Work request
Your copy of the listing should match it exactly, only without pictures.

Data excerpt

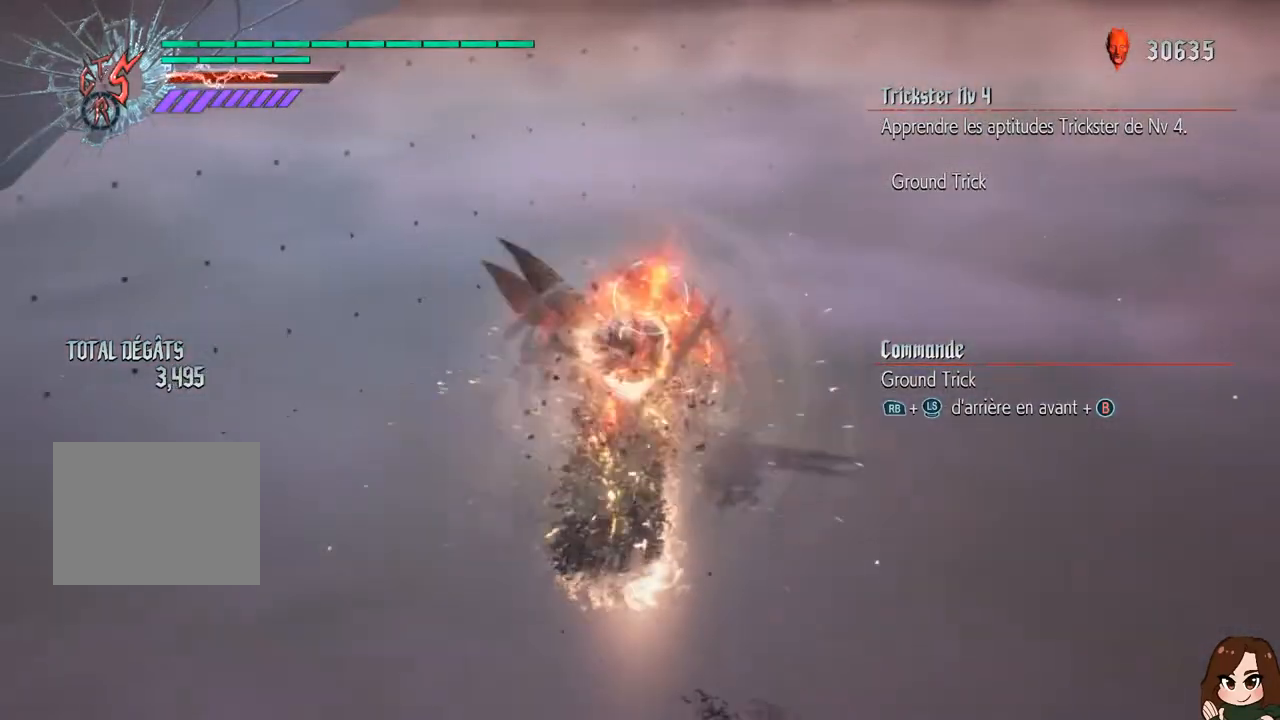
{"buttons": ["Y", "R1"], "left_stick": "up", "right_stick": "center", "events": []}
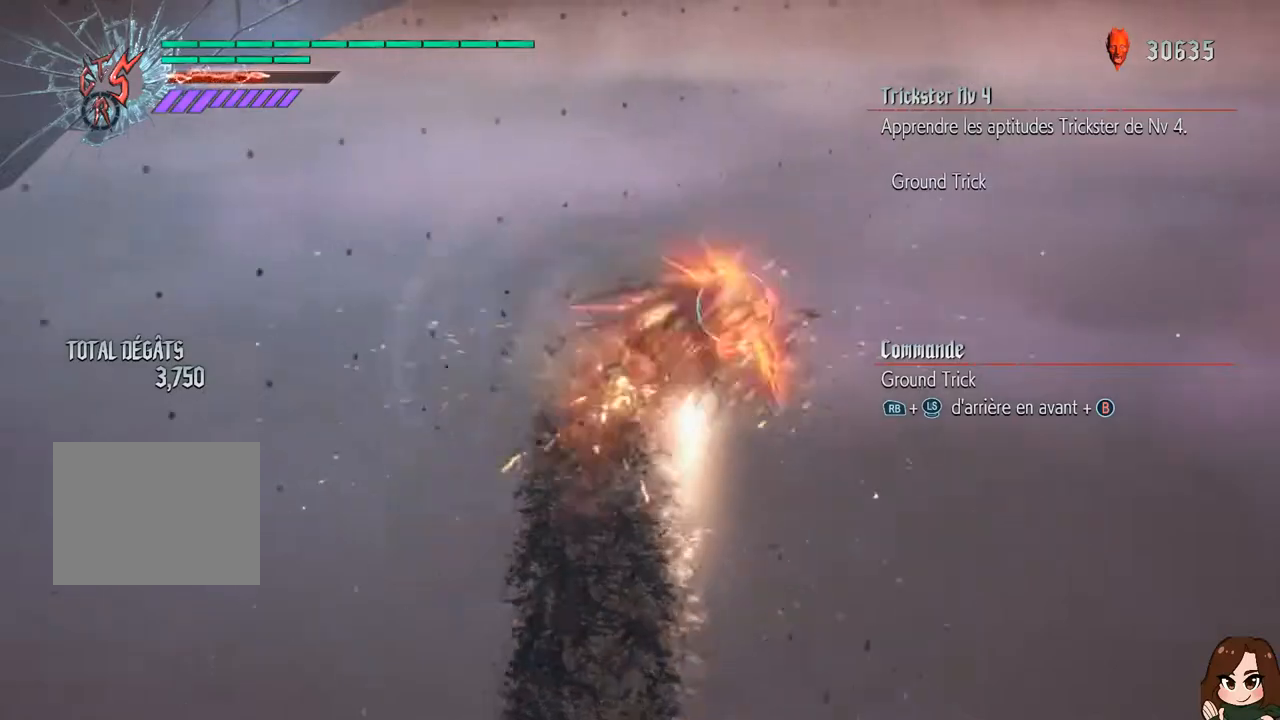
{"buttons": ["Y", "R1"], "left_stick": "center", "right_stick": "center", "events": [[417, "left_stick", "center"]]}
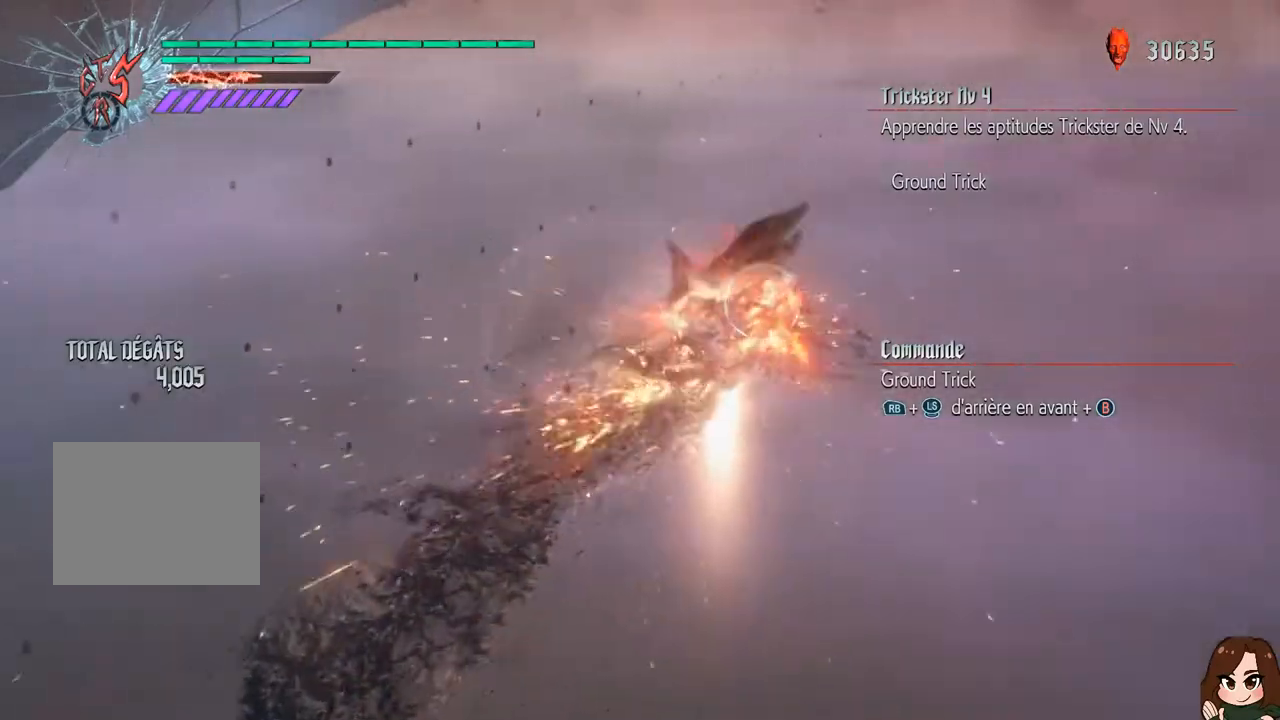
{"buttons": ["R1"], "left_stick": "center", "right_stick": "center", "events": [[67, "Y", "up"]]}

Reply to the exercise
{"buttons": ["Y", "R1"], "left_stick": "up", "right_stick": "center", "events": []}
{"buttons": ["Y", "R1"], "left_stick": "center", "right_stick": "center", "events": [[417, "left_stick", "center"]]}
{"buttons": ["R1"], "left_stick": "center", "right_stick": "center", "events": [[67, "Y", "up"]]}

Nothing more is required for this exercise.